◆ Entries supplied:
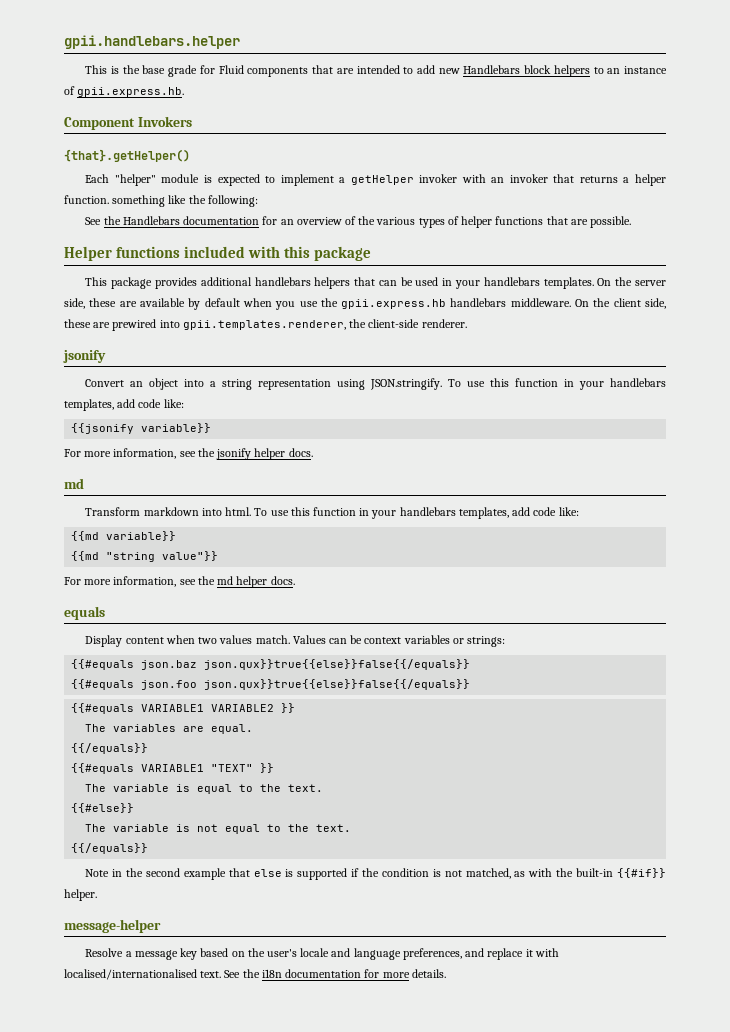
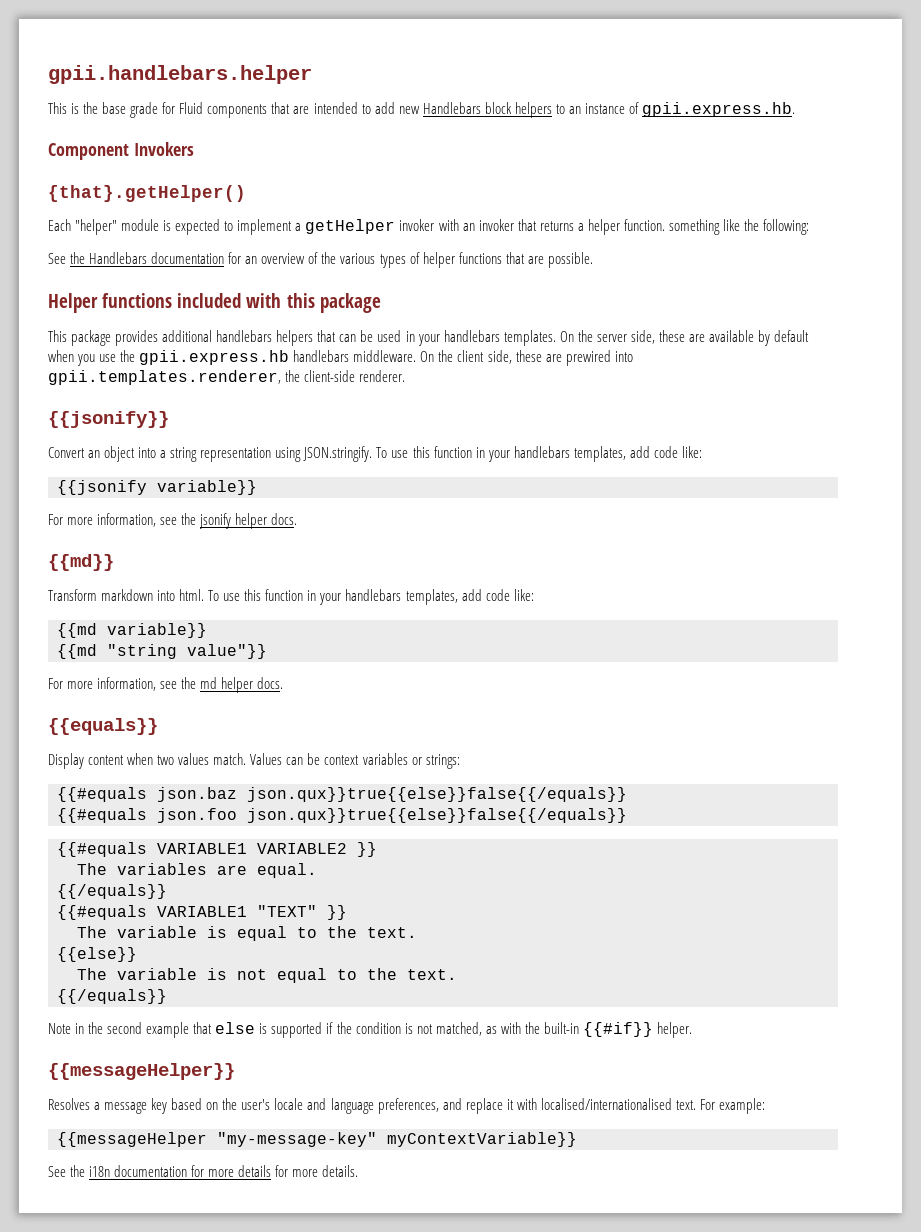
[63,350,106,363] jsonify -> [48,411,169,428] {{jsonify}}
[64,478,84,489] md -> [48,554,114,571] {{md}}
[64,606,105,620] equals -> [48,718,158,735] {{equals}}
[71,803,135,813] {{#else}} -> [57,947,137,962] {{else}}
[64,919,161,933] [85,948,124,957] message-helper // Resolve -> [48,1063,235,1080] [48,1098,90,1110] {{messageHelper}} // Resolves
(222, 974) none -> [699,1098,765,1114] [57,1132,577,1147] For example: // {{messageHelper "my-message-key" myContextVariable}} //
(410, 975) none -> [238,1165,319,1177] details for more

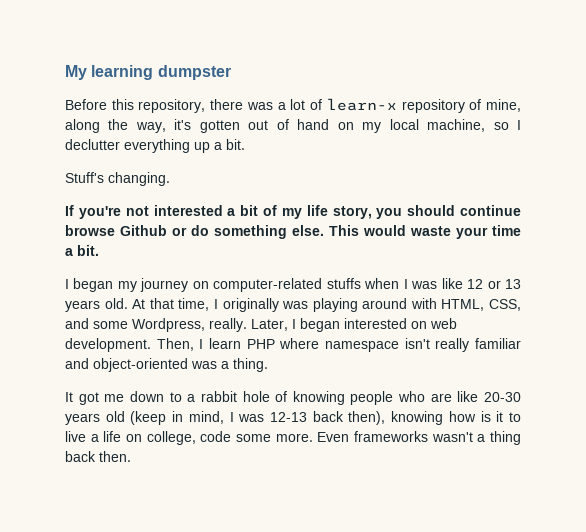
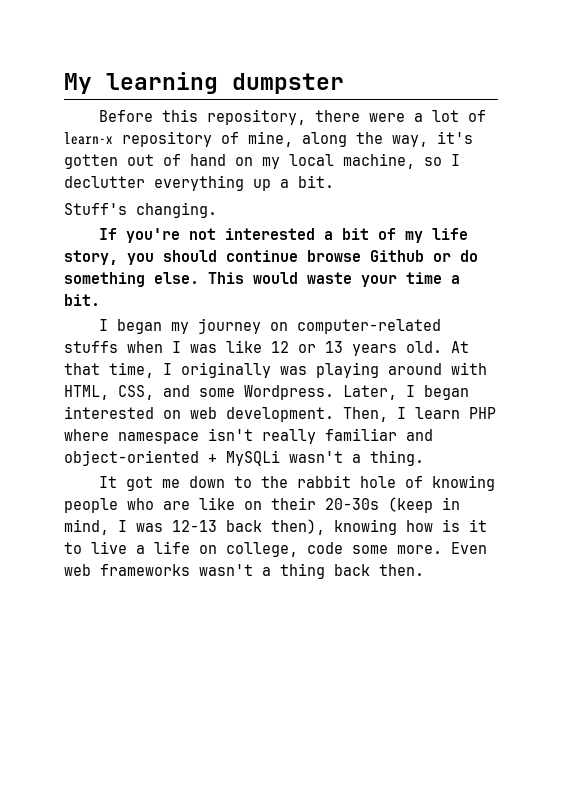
[246,102,273,110] was -> [369,113,406,122] were
[132,318,247,332] Wordpress, really. -> [244,385,334,400] Wordpress.
[191,361,217,369] was -> [208,450,343,466] + MySQLi wasn't
[187,394,196,402] a -> [261,476,289,488] the
[484,392,521,402] [65,411,125,425] 20-30 years old -> [244,497,379,510] on their 20-30s
(350, 437) none -> [64,564,91,576] web

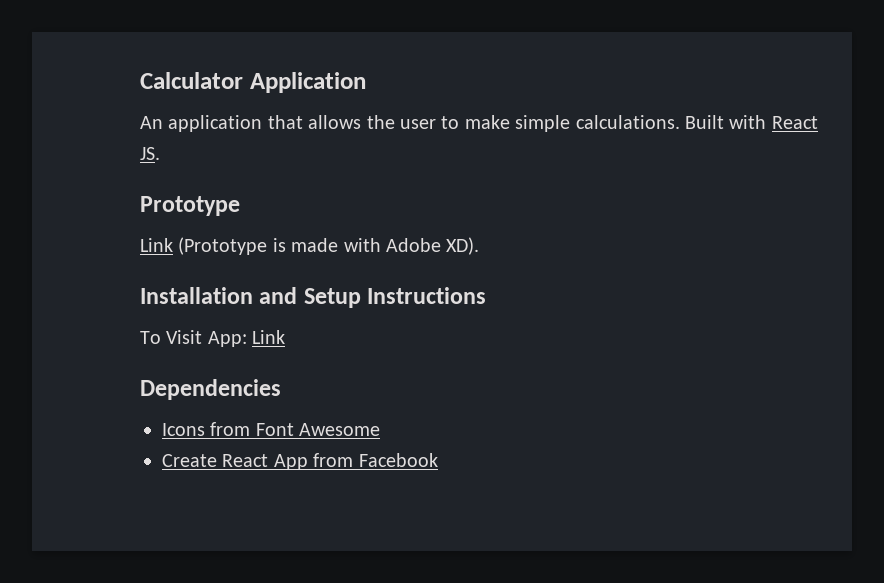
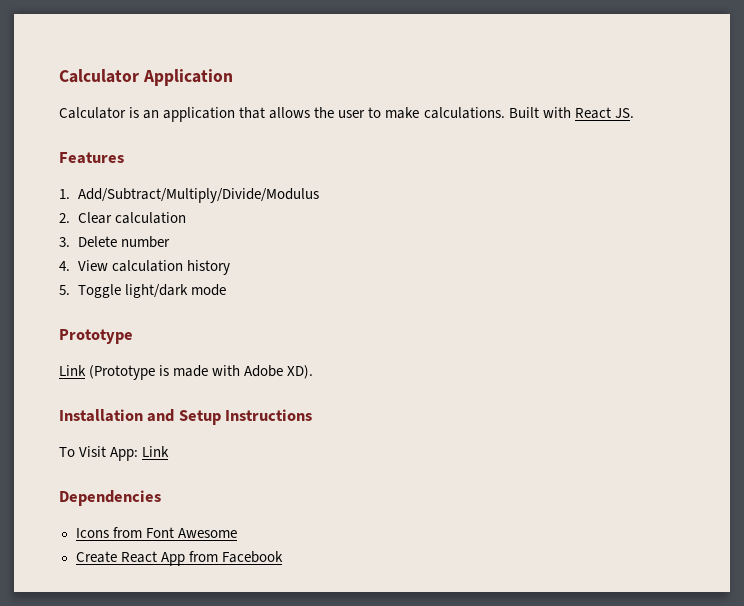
[140,116,163,129] An -> [59,107,160,119] Calculator is an
[515,115,571,132] simple -> (420, 113) none
(160, 153) none -> [59,152,124,164] [59,188,319,203] [59,212,186,224] [59,236,170,248] [59,260,230,275] [59,284,226,298] // Features // 1. Add/Subtract/Multiply/Divide/Modulus // 2. Clear calculation // 3. Delete number // 4. View calculation history // 5. Toggle light/dark mode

◆ Directive: Set the records down again exactly, with no pictures.

◆ Task solution:
[63,350,106,363] jsonify -> [48,411,169,428] {{jsonify}}
[64,478,84,489] md -> [48,554,114,571] {{md}}
[64,606,105,620] equals -> [48,718,158,735] {{equals}}
[71,803,135,813] {{#else}} -> [57,947,137,962] {{else}}
[64,919,161,933] [85,948,124,957] message-helper // Resolve -> [48,1063,235,1080] [48,1098,90,1110] {{messageHelper}} // Resolves
(222, 974) none -> [699,1098,765,1114] [57,1132,577,1147] For example: // {{messageHelper "my-message-key" myContextVariable}} //
(410, 975) none -> [238,1165,319,1177] details for more

[246,102,273,110] was -> [369,113,406,122] were
[132,318,247,332] Wordpress, really. -> [244,385,334,400] Wordpress.
[191,361,217,369] was -> [208,450,343,466] + MySQLi wasn't
[187,394,196,402] a -> [261,476,289,488] the
[484,392,521,402] [65,411,125,425] 20-30 years old -> [244,497,379,510] on their 20-30s
(350, 437) none -> [64,564,91,576] web

[140,116,163,129] An -> [59,107,160,119] Calculator is an
[515,115,571,132] simple -> (420, 113) none
(160, 153) none -> [59,152,124,164] [59,188,319,203] [59,212,186,224] [59,236,170,248] [59,260,230,275] [59,284,226,298] // Features // 1. Add/Subtract/Multiply/Divide/Modulus // 2. Clear calculation // 3. Delete number // 4. View calculation history // 5. Toggle light/dark mode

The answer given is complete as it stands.